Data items
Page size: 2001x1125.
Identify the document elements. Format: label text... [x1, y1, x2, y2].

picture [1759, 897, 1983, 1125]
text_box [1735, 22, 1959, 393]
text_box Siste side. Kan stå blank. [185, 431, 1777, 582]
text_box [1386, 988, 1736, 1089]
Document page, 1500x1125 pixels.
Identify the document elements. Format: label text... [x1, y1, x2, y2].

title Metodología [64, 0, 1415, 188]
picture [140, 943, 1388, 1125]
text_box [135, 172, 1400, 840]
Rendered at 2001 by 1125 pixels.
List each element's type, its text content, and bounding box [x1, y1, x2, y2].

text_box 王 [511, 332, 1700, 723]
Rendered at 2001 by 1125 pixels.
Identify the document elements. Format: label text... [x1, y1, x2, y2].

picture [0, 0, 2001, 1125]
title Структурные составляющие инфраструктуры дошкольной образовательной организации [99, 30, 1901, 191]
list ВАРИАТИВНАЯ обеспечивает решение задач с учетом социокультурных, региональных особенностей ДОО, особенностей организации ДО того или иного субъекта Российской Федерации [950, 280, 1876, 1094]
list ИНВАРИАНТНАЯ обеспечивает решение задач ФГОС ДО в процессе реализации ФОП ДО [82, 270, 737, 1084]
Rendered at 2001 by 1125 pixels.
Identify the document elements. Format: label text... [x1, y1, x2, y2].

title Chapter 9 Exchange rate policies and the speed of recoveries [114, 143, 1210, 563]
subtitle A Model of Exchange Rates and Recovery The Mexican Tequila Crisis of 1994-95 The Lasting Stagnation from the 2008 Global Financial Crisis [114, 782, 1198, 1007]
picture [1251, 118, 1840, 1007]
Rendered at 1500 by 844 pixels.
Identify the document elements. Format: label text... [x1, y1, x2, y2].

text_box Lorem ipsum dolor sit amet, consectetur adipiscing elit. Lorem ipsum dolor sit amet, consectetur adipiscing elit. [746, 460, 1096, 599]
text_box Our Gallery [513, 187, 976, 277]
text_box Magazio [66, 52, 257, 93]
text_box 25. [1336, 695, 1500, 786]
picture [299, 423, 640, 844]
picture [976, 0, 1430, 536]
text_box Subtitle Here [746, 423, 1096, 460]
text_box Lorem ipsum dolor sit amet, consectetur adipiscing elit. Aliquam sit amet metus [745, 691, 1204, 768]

**WHAT IS EXPECTED**
The answer should contain every line of the data, unchanged.

**EXPECTED OUTPUT**
Page size: 2001x1125.
Identify the document elements. Format: label text... [x1, y1, x2, y2].

picture [1759, 897, 1983, 1125]
text_box [1735, 22, 1959, 393]
text_box Siste side. Kan stå blank. [185, 431, 1777, 582]
text_box [1386, 988, 1736, 1089]
Document page, 1500x1125 pixels.
Identify the document elements. Format: label text... [x1, y1, x2, y2].

title Metodología [64, 0, 1415, 188]
picture [140, 943, 1388, 1125]
text_box [135, 172, 1400, 840]
Rendered at 2001 by 1125 pixels.
List each element's type, its text content, and bounding box [x1, y1, x2, y2].

text_box 王 [511, 332, 1700, 723]
Rendered at 2001 by 1125 pixels.
Identify the document elements. Format: label text... [x1, y1, x2, y2].

picture [0, 0, 2001, 1125]
title Структурные составляющие инфраструктуры дошкольной образовательной организации [99, 30, 1901, 191]
list ВАРИАТИВНАЯ обеспечивает решение задач с учетом социокультурных, региональных особенностей ДОО, особенностей организации ДО того или иного субъекта Российской Федерации [950, 280, 1876, 1094]
list ИНВАРИАНТНАЯ обеспечивает решение задач ФГОС ДО в процессе реализации ФОП ДО [82, 270, 737, 1084]
Rendered at 2001 by 1125 pixels.
Identify the document elements. Format: label text... [x1, y1, x2, y2].

title Chapter 9 Exchange rate policies and the speed of recoveries [114, 143, 1210, 563]
subtitle A Model of Exchange Rates and Recovery The Mexican Tequila Crisis of 1994-95 The Lasting Stagnation from the 2008 Global Financial Crisis [114, 782, 1198, 1007]
picture [1251, 118, 1840, 1007]
Rendered at 1500 by 844 pixels.
Identify the document elements. Format: label text... [x1, y1, x2, y2].

text_box Lorem ipsum dolor sit amet, consectetur adipiscing elit. Lorem ipsum dolor sit amet, consectetur adipiscing elit. [746, 460, 1096, 599]
text_box Our Gallery [513, 187, 976, 277]
text_box Magazio [66, 52, 257, 93]
text_box 25. [1336, 695, 1500, 786]
picture [299, 423, 640, 844]
picture [976, 0, 1430, 536]
text_box Subtitle Here [746, 423, 1096, 460]
text_box Lorem ipsum dolor sit amet, consectetur adipiscing elit. Aliquam sit amet metus [745, 691, 1204, 768]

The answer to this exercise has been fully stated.